Baca juga: Khofifah Ungkap Stok Sapi Kurban Jatim Melimpah: Surplus 550 Ribu Ekor

Khofifah Pastikan Stok Hewan Kurban Aman

Khofifah mengapresiasi para peternak Lamongan, yang dinilai mampu menjaga stabilitas pasokan hewan kurban di tengah tingginya permintaan masyarakat menjelang Hari Raya Idul Adha.

Menurutnya, tingginya penjualan hewan kurban, juga menjadi indikator meningkatnya daya beli masyarakat dan membaiknya kondisi ekonomi warga.

“Ini masih tanggal 7 Zulhijah, jadi potensi penjualan masih terus ada. Terlebih Lamongan adalah daerah dengan ketersediaan sapi yang besar sehingga kondisi ini aman dan sehat, dan ini harus disampaikan kepada publik,” kata Khofiffah.

Sementara itu, Bupati Lamongan yang akrab disapa Kaji Yes menegaskan, kebutuhan hewan kurban di Lamongan dipastikan aman dan tercukupi.

“InsyaAllah kebutuhan hewan kurban aman dan tercukupi,” kata Kaji Yes.

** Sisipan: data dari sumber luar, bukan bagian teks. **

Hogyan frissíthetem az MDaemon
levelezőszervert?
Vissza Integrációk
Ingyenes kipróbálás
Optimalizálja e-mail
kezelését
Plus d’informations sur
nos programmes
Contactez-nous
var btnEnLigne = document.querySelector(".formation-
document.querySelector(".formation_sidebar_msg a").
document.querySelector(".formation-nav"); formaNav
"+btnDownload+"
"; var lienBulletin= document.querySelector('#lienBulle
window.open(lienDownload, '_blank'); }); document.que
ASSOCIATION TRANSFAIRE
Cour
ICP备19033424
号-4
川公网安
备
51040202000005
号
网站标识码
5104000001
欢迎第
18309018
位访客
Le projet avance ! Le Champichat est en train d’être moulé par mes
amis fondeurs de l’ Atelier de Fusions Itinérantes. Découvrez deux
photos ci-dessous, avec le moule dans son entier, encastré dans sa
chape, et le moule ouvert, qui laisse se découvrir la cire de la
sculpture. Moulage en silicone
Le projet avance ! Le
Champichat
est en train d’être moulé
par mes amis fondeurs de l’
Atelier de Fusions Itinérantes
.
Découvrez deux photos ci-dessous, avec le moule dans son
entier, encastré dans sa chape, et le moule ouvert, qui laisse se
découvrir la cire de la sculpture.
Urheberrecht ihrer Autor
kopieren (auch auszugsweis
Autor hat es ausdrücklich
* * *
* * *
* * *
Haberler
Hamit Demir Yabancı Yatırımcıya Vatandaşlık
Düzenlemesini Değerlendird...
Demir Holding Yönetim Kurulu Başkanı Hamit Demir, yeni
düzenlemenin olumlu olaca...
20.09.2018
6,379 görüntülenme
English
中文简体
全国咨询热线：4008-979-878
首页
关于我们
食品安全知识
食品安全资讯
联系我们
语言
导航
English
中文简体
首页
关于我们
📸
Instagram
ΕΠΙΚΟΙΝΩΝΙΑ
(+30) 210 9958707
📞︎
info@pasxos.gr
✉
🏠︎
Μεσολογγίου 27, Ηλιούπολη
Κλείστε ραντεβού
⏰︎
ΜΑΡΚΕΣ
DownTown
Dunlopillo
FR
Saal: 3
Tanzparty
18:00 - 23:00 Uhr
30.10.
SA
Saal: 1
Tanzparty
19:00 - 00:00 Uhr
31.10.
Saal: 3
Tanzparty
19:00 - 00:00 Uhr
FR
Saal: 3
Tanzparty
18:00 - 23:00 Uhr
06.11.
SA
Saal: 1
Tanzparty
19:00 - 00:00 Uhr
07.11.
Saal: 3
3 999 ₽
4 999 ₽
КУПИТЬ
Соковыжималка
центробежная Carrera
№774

Berikut data ketersediaan hewan kurban di Lamongan tahun 2026:

  • Populasi sapi: 108.792 ekor
  • Sapi kurban tersedia: 8.983 ekor
  • Kebutuhan sapi kurban: sekitar 6.500 ekor
  • Populasi kambing: 101.496 ekor
  • Kambing kurban tersedia: 23 ribu ekor
  • Kebutuhan kambing: sekitar 20 ribu ekor
  • Populasi domba: 91.571 ekor
  • Domba kurban tersedia: 18 ribu ekor
  • Kebutuhan domba: sekitar 10 ribu ekor

Pengawasan Hewan Kurban Diperketat

Untuk memastikan seluruh hewan kurban dalam kondisi sehat dan layak, Pemerintah Kabupaten (Pemkab) Lamongan melalui Dinas Peternakan dan Kesehatan Hewan terus melakukan pengawasan intensif.

Pemeriksaan kesehatan dilakukan di kandang peternak, lapak penjualan pinggir jalan hingga pasar hewan.

Selain itu, petugas juga memantau lalu lintas ternak, agar seluruh hewan yang dikirim telah dilengkapi Surat Keterangan Kesehatan Hewan (SKKH) maupun Surat Veteriner (SV).

“Vaksinasi rutin juga terus dilakukan sebagai langkah pencegahan penyakit menular, terutama PMK. Kami juga melakukan desinfeksi area pasar hewan dan sosialisasi kepada peternak terkait pencegahan serta pengendalian penyakit hewan,” kata Bupati Kaji Yes.

Penjualan Sapi Kurban Tembus Luar Pulau Jawa

Ketua Koperasi Ternak Gunungrejo Makmur, Suparto, mengungkapkan koperasi tahun ini menyiapkan sekitar 320 ekor sapi untuk kebutuhan kurban.

Dari jumlah tersebut, sekitar 80 persen atau sebanyak 268 ekor sudah terjual ke berbagai daerah seperti Surabaya, Gresik, Sidoarjo hingga luar Pulau Jawa.

Suparto menyebut, dukungan pemerintah sangat membantu para peternak, mulai vaksinasi gratis, bantuan bibit penggemukan hingga dukungan pemasaran.

Bahkan, penjualan sapi kurban dari Lamongan kini mampu menjangkau wilayah luar daerah seperti Palangkaraya.

“Memang ada peningkatan biaya produksi, tapi harga jual juga meningkat. Kami sangat terbantu dengan vaksin gratis dari pemerintah,” ungkapnya.